Q: Hi. You talked about parents seeing their children. My parents weren’t there to see me and so I don’t feel seen. And when I do, it’s very frightening.
John: Most deeply within you, warmly, do not need to be seen.
Q: Then what do I need?
John: To be warmed within.
John: By not needing, by warmly not needing anything you think you need concerning anything to do with internal well-being. If you need to be loved, you separate from your own being. When you become gentled and quieted in your heart concerning the need to be loved, what you come into, in your own heart, is that you begin to be warmed in most quietly realizing that you don’t need to be loved, which ends your personal issue with love. In being warmed in not needing to be loved, that warmth is your own being. That’s you being love.
When you are warmed within, in most deeply and quietly having no need of being seen, you’re warmed within. You’re warmed without a connection to anything on the surface having to be a certain way. No one needs to see you. No one needs to love you, and it’s not a separation from your self; it’s the quietness and the depth of the realization that enables you to warmly loosen on what you’ve been holding, what you’ve made your self dependent on.
Q: Would meditation help?
John: When you’re honest in it, yes. But as soon as the meditation works, what really worked was not the practice, not the form of making your body and mind and everything else that you’re able to make still. When meditation seems to work, what worked is you were honest to what you knew even though you’re not realizing that. What worked is that you opened while you meditated and it’s your own opening that answered you. Meditation only appears to answer you.
Q: Thank you.
John: Meditation on its own doesn’t give it to you, just as clearly as a child who’s in its innocence and it’s happy without a reason. If you were to tell that child of its innocence and what it’s in, and all it needs to do is meditate so it doesn’t lose its innocence, what you would say just wouldn’t make any sense, and if a child tries to make sense of it, it’s only confusing. Meditation doesn’t get you there and when you’re there it doesn’t keep you there. The honesty to knowing, the honesty to your own being is what gets you there, and it’s the honesty to your own being that keeps you there. You need no practice. Honesty in any practice can get you there. Once you’re there, if you keep the practice, you’re not being honest to what you know; you’re not being honest to your own being, you’re being honest to the practice.
Q: That makes sense.
John: When a child is seen, that enables the innocence that’s there to flourish within itself and within its personality. If a child is not being seen and if, on the contrary, a child is being abused – any kind of abuse – that abuse does not take away the child’s innocence. It takes away the opportunity for that child’s innocence to flourish on the level of the self and on the level of the personality.

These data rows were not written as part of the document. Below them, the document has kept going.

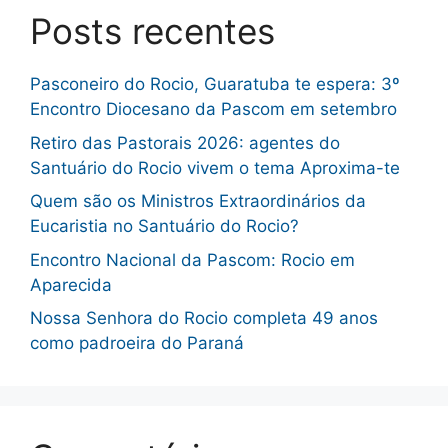
Posts recentes
Pasconeiro do Rocio, Guaratuba te espera: 3º
Encontro Diocesano da Pascom em setembro
Retiro das Pastorais 2026: agentes do
Santuário do Rocio vivem o tema Aproxima-te
Quem são os Ministros Extraordinários da
Eucaristia no Santuário do Rocio?
Encontro Nacional da Pascom: Rocio em
Aparecida
Nossa Senhora do Rocio completa 49 anos
como padroeira do Paraná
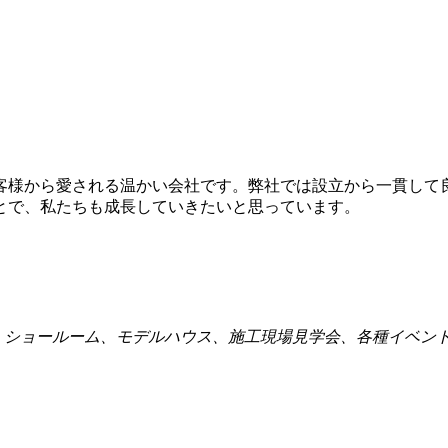
お客様から愛される温かい会社です。弊社では設立から一貫し
とで、私たちも成長していきたいと思っています。
点、ショールーム、モデルハウス、施工現場見学会、各種イベン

Q: So the innocence is always there?
John: If the awareness that’s in it doesn’t leave it, yes. There isn’t anything or anyone that can take away a child’s innocence, and a child is able to exploit anyone and anything to leave its own innocence.
When a child leaves its own innocence because of abuse, it induces a deeper level of trauma than what’s there initially. The level of trauma with abuse affects the self, the body and the personality. It doesn’t affect the heart unless awareness within the heart, because of the abuse, closes.
When awareness is relaxed, which cannot be taken away by anything outside, when awareness is relaxed, awareness opens. It is openness regardless of ill treatment. Its self, in the midst of that kind of treatment and not being seen and not being loved, not being directly communed with, that awareness won’t flourish on the level of its self and its personality. It will suffer a developmental loss but not a loss of innocence. The heart, where there’s innocence, is pure regardless of the condition of its self. Regardless of what is occurring to its self or its body. No one and nothing can make a little child close.
Q: Only the child itself?
John: Awareness within the heart of a little child is what is all-powerful. It’s able to open in the midst of anything. And it’s able to close over any little thing.
Q: So it can always open again?
John: Yes. Openness is what we know when we listen. When we listen within, openness is what we know. Response to that, despite our past is what makes us one: awareness one with what it knows; awareness returned to innocence, awareness open.